====== Data listing ======
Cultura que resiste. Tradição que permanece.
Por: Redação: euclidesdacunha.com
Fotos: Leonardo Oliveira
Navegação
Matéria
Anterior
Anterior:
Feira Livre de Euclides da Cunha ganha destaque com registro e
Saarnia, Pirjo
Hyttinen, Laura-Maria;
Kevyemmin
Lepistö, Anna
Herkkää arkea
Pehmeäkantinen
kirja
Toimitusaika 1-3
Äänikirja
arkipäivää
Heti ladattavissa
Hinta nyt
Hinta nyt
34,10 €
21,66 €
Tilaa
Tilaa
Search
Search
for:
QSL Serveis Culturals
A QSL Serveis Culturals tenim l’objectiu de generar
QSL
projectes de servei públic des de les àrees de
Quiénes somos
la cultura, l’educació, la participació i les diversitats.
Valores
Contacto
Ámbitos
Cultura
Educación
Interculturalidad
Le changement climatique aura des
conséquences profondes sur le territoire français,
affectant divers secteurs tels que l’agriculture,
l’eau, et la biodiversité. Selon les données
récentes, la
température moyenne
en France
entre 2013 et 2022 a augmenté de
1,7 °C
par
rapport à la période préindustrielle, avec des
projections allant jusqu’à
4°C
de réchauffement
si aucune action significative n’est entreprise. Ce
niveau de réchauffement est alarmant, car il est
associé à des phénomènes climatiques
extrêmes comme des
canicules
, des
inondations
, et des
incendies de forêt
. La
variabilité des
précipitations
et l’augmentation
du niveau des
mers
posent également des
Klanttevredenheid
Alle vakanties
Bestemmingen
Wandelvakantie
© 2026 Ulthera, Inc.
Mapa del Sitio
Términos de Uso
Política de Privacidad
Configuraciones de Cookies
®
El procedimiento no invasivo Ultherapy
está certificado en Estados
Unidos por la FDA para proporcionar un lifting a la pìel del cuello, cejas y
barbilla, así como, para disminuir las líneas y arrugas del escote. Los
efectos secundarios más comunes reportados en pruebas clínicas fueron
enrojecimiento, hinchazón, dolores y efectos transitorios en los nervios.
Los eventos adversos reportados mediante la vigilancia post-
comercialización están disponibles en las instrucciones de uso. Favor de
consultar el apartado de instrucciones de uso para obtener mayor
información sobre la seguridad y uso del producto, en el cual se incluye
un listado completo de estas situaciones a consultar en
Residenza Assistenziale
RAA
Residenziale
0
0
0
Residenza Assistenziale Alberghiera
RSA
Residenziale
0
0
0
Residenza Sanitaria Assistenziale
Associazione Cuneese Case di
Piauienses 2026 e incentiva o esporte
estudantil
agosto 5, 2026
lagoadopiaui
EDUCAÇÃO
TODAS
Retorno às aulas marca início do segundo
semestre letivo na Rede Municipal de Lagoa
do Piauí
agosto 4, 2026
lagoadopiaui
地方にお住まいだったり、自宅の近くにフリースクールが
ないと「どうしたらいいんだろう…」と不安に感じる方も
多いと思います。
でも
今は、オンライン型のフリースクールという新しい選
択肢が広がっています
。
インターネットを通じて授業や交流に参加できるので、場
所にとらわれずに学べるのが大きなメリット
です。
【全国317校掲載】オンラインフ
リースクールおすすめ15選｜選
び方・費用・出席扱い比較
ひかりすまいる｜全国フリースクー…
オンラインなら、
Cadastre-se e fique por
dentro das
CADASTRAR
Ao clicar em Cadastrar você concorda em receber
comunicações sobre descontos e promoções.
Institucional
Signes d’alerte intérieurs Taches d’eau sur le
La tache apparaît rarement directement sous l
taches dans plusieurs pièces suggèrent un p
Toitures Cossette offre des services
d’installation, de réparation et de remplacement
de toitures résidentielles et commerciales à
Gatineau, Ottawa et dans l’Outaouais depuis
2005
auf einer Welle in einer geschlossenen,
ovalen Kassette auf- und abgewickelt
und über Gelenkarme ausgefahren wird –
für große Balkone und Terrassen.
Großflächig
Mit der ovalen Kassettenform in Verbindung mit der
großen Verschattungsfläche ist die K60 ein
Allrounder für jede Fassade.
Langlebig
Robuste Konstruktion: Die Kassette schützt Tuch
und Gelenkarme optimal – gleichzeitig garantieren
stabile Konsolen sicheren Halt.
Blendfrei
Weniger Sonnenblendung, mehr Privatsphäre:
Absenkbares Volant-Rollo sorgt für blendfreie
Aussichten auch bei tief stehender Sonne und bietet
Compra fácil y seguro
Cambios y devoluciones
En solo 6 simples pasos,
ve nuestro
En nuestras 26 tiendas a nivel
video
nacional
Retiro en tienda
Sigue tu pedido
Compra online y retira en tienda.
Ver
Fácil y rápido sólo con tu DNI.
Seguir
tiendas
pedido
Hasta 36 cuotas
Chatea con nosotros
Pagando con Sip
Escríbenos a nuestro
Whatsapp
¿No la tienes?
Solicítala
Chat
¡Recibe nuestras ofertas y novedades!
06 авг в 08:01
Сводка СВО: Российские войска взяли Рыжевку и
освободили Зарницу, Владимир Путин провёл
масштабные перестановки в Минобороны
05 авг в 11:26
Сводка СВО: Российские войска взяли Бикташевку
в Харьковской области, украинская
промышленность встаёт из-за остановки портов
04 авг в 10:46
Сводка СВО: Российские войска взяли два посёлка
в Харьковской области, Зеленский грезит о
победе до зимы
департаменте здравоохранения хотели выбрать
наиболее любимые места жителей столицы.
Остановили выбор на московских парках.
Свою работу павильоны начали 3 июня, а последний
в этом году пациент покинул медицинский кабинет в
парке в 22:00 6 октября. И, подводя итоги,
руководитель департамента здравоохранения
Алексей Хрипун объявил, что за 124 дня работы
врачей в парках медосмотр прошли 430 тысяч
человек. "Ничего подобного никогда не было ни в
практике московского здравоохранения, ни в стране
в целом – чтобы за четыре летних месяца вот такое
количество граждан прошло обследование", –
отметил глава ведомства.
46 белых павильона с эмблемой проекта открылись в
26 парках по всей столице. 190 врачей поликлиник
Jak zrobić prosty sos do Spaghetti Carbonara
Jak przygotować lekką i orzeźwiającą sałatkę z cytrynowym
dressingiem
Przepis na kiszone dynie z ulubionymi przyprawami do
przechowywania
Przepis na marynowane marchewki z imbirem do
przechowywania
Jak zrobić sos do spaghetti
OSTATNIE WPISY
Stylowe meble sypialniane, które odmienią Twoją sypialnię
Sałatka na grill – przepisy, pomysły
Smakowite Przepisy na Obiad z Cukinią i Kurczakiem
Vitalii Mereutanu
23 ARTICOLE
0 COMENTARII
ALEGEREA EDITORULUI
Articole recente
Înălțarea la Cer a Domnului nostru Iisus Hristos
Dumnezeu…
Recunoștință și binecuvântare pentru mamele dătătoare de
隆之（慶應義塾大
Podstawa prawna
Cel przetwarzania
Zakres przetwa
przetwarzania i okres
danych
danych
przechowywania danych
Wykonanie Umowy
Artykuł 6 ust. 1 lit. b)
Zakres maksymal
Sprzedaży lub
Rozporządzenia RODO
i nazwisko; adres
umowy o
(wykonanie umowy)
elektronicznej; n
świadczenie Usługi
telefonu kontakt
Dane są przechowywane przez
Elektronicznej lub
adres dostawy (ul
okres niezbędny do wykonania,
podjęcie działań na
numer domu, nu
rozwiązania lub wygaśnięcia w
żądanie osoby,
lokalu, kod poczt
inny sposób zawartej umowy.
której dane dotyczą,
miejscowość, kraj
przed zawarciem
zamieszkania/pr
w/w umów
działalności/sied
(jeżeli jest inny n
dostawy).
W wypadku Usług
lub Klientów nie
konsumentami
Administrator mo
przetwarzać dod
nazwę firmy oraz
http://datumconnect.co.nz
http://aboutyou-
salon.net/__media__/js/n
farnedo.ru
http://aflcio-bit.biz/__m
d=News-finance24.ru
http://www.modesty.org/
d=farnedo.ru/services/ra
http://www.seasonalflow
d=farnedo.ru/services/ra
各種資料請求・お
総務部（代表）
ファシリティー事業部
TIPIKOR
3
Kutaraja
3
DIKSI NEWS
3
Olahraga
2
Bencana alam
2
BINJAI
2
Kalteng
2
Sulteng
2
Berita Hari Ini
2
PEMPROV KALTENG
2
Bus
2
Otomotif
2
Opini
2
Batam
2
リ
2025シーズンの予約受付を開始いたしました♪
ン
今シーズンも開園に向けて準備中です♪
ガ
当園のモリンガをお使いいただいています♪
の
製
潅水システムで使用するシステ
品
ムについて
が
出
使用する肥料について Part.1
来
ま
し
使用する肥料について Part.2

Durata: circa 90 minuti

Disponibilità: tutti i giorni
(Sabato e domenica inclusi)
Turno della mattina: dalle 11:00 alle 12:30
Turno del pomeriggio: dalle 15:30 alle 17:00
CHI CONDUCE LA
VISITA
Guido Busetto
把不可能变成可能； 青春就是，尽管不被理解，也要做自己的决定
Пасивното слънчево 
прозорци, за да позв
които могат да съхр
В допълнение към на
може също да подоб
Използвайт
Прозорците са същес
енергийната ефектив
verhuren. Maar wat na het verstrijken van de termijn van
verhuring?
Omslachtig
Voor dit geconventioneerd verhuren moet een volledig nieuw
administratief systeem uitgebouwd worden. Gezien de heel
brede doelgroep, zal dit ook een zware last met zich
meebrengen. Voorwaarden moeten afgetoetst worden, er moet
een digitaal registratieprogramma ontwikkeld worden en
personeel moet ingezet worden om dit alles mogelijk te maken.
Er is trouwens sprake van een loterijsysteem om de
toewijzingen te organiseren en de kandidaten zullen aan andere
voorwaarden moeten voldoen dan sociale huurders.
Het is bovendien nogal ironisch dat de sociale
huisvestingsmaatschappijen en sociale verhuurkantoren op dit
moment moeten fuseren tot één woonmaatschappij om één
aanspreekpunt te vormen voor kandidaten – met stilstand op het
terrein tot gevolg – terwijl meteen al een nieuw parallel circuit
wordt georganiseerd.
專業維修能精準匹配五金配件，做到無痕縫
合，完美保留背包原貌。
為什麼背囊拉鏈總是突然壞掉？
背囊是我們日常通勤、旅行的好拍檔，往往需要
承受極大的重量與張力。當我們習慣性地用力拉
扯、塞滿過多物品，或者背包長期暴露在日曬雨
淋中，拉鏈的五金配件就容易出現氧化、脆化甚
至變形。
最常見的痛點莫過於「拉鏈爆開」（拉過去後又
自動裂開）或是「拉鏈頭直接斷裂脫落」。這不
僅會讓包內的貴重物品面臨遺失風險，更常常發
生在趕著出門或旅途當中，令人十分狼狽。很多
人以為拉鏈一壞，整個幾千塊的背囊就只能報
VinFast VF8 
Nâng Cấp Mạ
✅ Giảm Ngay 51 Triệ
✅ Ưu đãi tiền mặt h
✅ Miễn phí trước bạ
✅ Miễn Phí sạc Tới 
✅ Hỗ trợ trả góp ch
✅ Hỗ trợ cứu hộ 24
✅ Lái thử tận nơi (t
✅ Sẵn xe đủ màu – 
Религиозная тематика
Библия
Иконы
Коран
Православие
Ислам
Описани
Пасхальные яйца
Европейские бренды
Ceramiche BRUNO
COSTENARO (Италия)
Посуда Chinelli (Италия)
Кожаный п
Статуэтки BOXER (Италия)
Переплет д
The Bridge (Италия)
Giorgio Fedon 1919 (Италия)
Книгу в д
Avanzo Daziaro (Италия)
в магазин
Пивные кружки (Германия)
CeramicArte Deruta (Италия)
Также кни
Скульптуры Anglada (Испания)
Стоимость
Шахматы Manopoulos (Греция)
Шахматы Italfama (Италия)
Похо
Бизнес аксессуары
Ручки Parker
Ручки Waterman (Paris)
======
◆ Your task ◆
All that belongs in the answer is the run of lines above from the line containing "Înălțarea la Cer" through the line containing "Zakres maksymal", exactly as written.

◆ Your response ◆
Înălțarea la Cer a Domnului nostru Iisus Hristos
Dumnezeu…
Recunoștință și binecuvântare pentru mamele dătătoare de
隆之（慶應義塾大
Podstawa prawna
Cel przetwarzania
Zakres przetwa
przetwarzania i okres
danych
danych
przechowywania danych
Wykonanie Umowy
Artykuł 6 ust. 1 lit. b)
Zakres maksymal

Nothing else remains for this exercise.